►

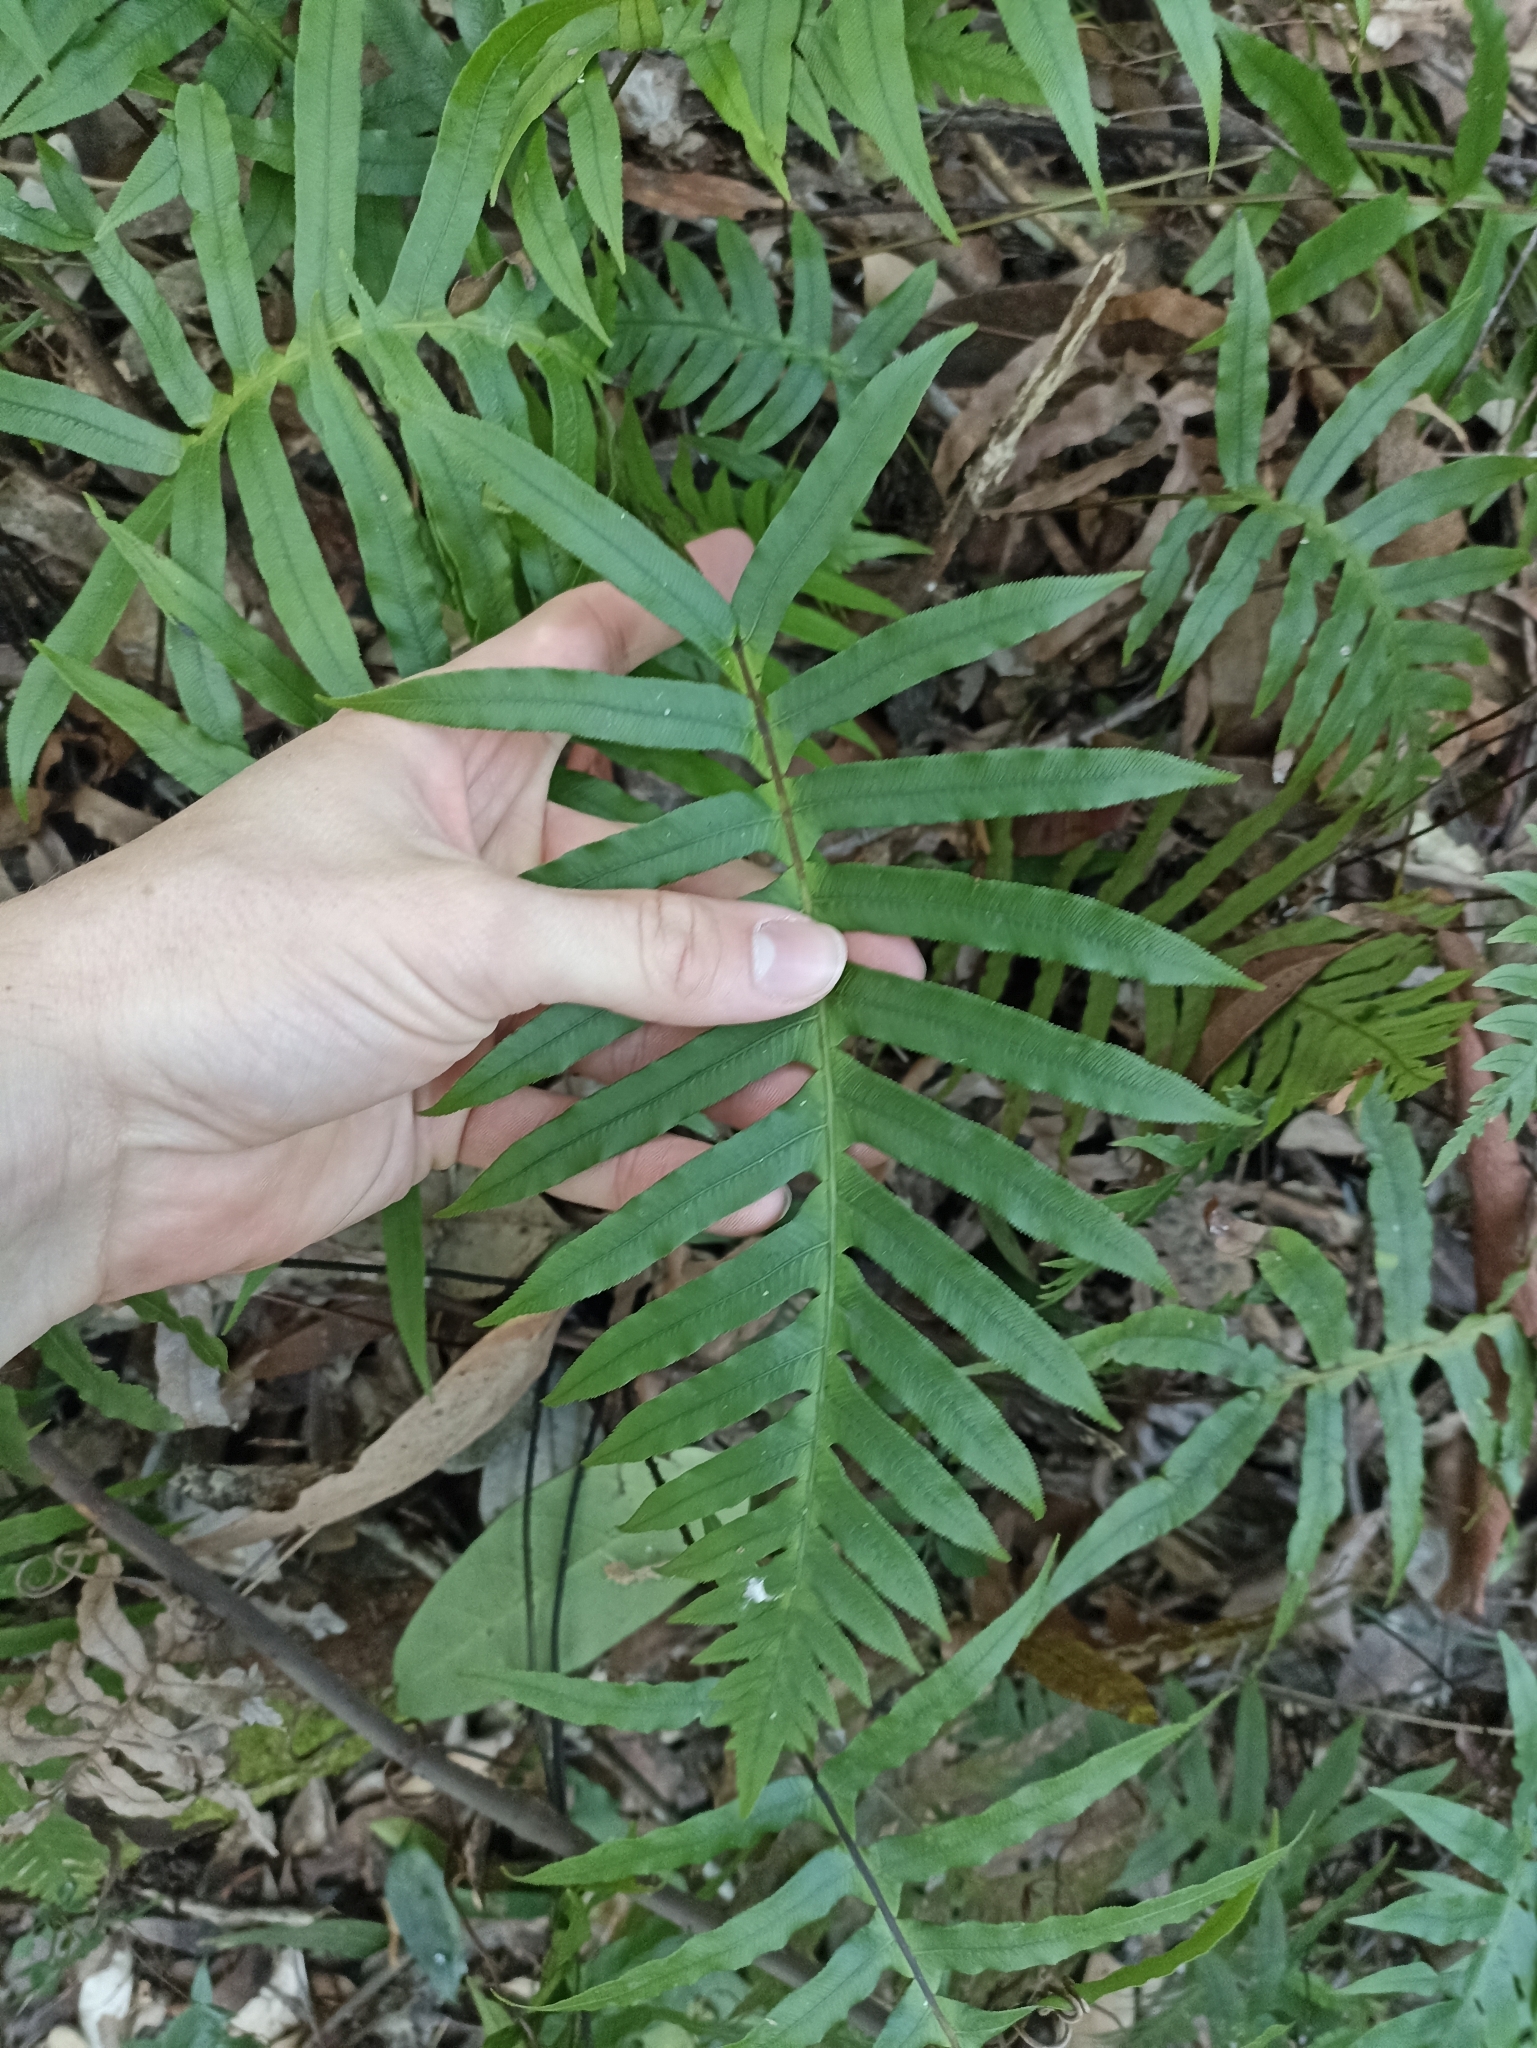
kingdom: Plantae
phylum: Tracheophyta
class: Polypodiopsida
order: Polypodiales
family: Blechnaceae
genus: Oceaniopteris
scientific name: Oceaniopteris cartilaginea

◄

EXERCISE DIRECTIONS => Could you give back every line of the records above word for word, leaving out the pictures?

SOLUTION TO THIS PROBLEM =>
kingdom: Plantae
phylum: Tracheophyta
class: Polypodiopsida
order: Polypodiales
family: Blechnaceae
genus: Oceaniopteris
scientific name: Oceaniopteris cartilaginea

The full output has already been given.